## Instruction:
Your reply should be the entries, output word for word, with each picture omitted.

══ Recorded data

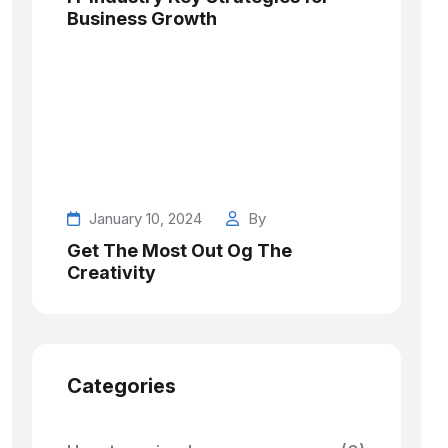
Business Growth
January 10, 2024
By
Get The Most Out Og The
Creativity
Categories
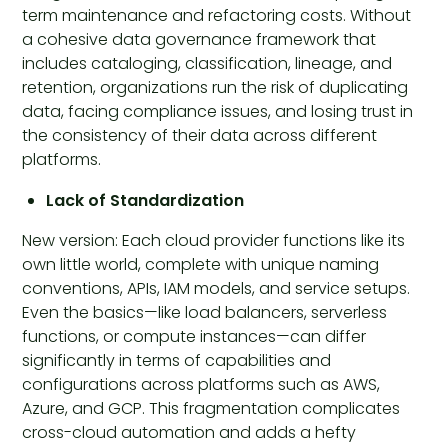
term maintenance and refactoring costs. Without
a cohesive data governance framework that
includes cataloging, classification, lineage, and
retention, organizations run the risk of duplicating
data, facing compliance issues, and losing trust in
the consistency of their data across different
platforms.
Lack of Standardization
New version: Each cloud provider functions like its
own little world, complete with unique naming
conventions, APIs, IAM models, and service setups.
Even the basics—like load balancers, serverless
functions, or compute instances—can differ
significantly in terms of capabilities and
configurations across platforms such as AWS,
Azure, and GCP. This fragmentation complicates
cross-cloud automation and adds a hefty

════

## Finished task:
Business Growth
January 10, 2024
By
Get The Most Out Og The
Creativity
Categories
term maintenance and refactoring costs. Without
a cohesive data governance framework that
includes cataloging, classification, lineage, and
retention, organizations run the risk of duplicating
data, facing compliance issues, and losing trust in
the consistency of their data across different
platforms.
Lack of Standardization
New version: Each cloud provider functions like its
own little world, complete with unique naming
conventions, APIs, IAM models, and service setups.
Even the basics—like load balancers, serverless
functions, or compute instances—can differ
significantly in terms of capabilities and
configurations across platforms such as AWS,
Azure, and GCP. This fragmentation complicates
cross-cloud automation and adds a hefty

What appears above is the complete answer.